What one has to understand is that there has never been a reason to hide the tailhook in any other Navy carrier aircraft. But with a stealth aircraft – a first for the Navy – such a requirement came into existence. That caused some problems with design that have had to be addressed. And it appears they have.
Lockheed Martin VP Steve O’Bryan recently detailed the problem and the fix.
First, the problem:
“The distance between the main landing gear and the tailhook on the F-35C is the shortest of any naval aviation carrier airplane that we’ve had. Because we have to hide the hook — because if you had a hook exposed you wouldn’t be as stealthy airplane, that distance is tighter than any other. So it means when you roll over the wire when you land on the deck, the wire goes flush to the deck, and then you have to pick that wire up as it’s generally on the deck. So what we’ve had to do is re-design the hook shank.
Every airplane’s hook shank — as you’d imagine, you ground those things down, dragging it around, so it’s a remove-and-replace kind of thing. It has a bolt through the back of it and it holds on to the hook and we’ve redesigned that to have a lower center of gravity, or in a more mundane way, to make it a sharper hook point. And that allows us to pick up the wire.
And, as he mentions (and we reported here), testing has gone well to this point on the new design.
CF-3 performed a total of 18 successful roll-in arrestments [MK-7 (6 with risers and 4 with no risers) and E-28 (8 arrestments)] at Lakehurst from 80 to 100 knots ground speed.
There’s actually more to the solution than just redesigning the hook. That’s a requirement to put more pressure on the hook so it will stay down on the deck and not bounce or skip.

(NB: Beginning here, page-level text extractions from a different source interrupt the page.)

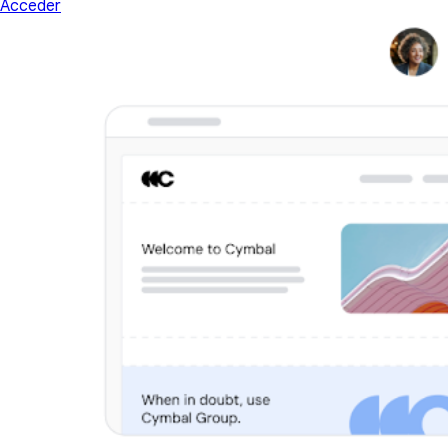
Acceder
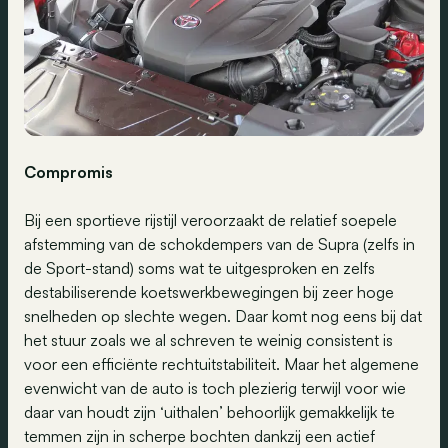
Compromis
Bij een sportieve rijstijl veroorzaakt de relatief soepele
afstemming van de schokdempers van de Supra (zelfs in
de Sport-stand) soms wat te uitgesproken en zelfs
destabiliserende koetswerkbewegingen bij zeer hoge
snelheden op slechte wegen. Daar komt nog eens bij dat
het stuur zoals we al schreven te weinig consistent is
voor een efficiënte rechtuitstabiliteit. Maar het algemene
evenwicht van de auto is toch plezierig terwijl voor wie
daar van houdt zijn ‘uithalen’ behoorlijk gemakkelijk te
temmen zijn in scherpe bochten dankzij een actief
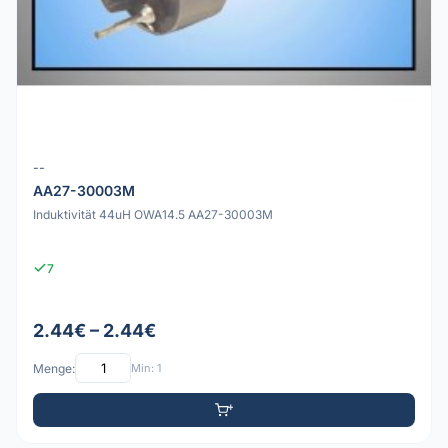
--
AA27-30003M
Induktivität 44uH OWA14.5 AA27-30003M
7
2.44€ – 2.44€
Menge:
Min: 1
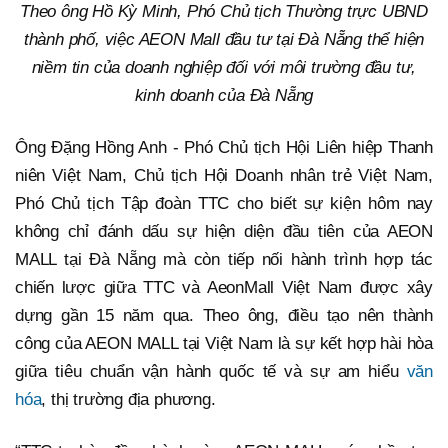
Theo ông Hồ Kỳ Minh, Phó Chủ tịch Thường trực UBND
thành phố, việc AEON Mall đầu tư tại Đà Nẵng thể hiện
niềm tin của doanh nghiệp đối với môi trường đầu tư,
kinh doanh của Đà Nẵng
Ông Đặng Hồng Anh - Phó Chủ tịch Hội Liên hiệp Thanh
niên Việt Nam, Chủ tịch Hội Doanh nhân trẻ Việt Nam,
Phó Chủ tịch Tập đoàn TTC cho biết sự kiện hôm nay
không chỉ đánh dấu sự hiện diện đầu tiên của AEON
MALL tại Đà Nẵng mà còn tiếp nối hành trình hợp tác
chiến lược giữa TTC và AeonMall Việt Nam được xây
dựng gần 15 năm qua. Theo ông, điều tạo nên thành
công của AEON MALL tại Việt Nam là sự kết hợp hài hòa
giữa tiêu chuẩn vận hành quốc tế và sự am hiểu
văn
hóa
, thị trường địa phương.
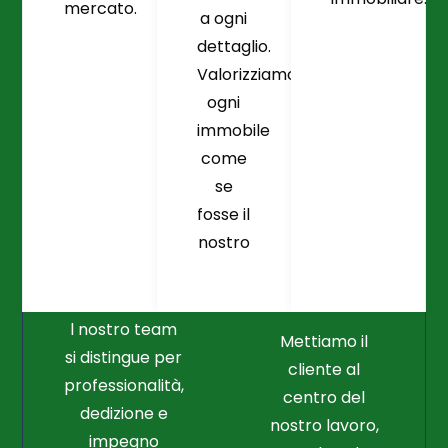
mercato.
a ogni
dettaglio.
Valorizziamo
ogni
immobile
come
se
fosse il
Crediamo
Nella
nostro
Connessione
Professionalità
Con Il Cliente Il
E Nel Lavoro
Nostro Punto
Duro
Di Partenza
l nostro team
Mettiamo il
si distingue per
cliente al
professionalità,
centro del
dedizione e
nostro lavoro,
impegno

The other thing we need to do is, we need to make sure that the hook stays flush on the deck. So what you don’t want — and I was a Navy pilot, so I apologize if I’m using a lot of vernacular here – you want to keep that hook on the deck so it doesn’t bounce, or the words we used was skip. It can do that a couple different ways. It can move laterally and it can hit other stuff and just bounce, if you will. Another technical term. So what we’ve done is we’re going to modify what’s called the hold-down damper, kind of a good name for a thing because it does exactly that, it holds the hooks down, it dampens any oscillation. We’ll increase pressure on hook to do that.
The whole thing is a remove-and-replace assembly so any modifications we make to it is an easy fix.”
In essence, modify the damper that holds the redesigned hook down to put more pressure on the hook than is now being exerted. As O’Bryan says, an “easy fix”.
More discussion on the O’Bryan interview in the following days, but now when you see the usual “the plane can’t even land on an aircraft carrier” nonsense the critics like to throw out there, you’ll have a comeback.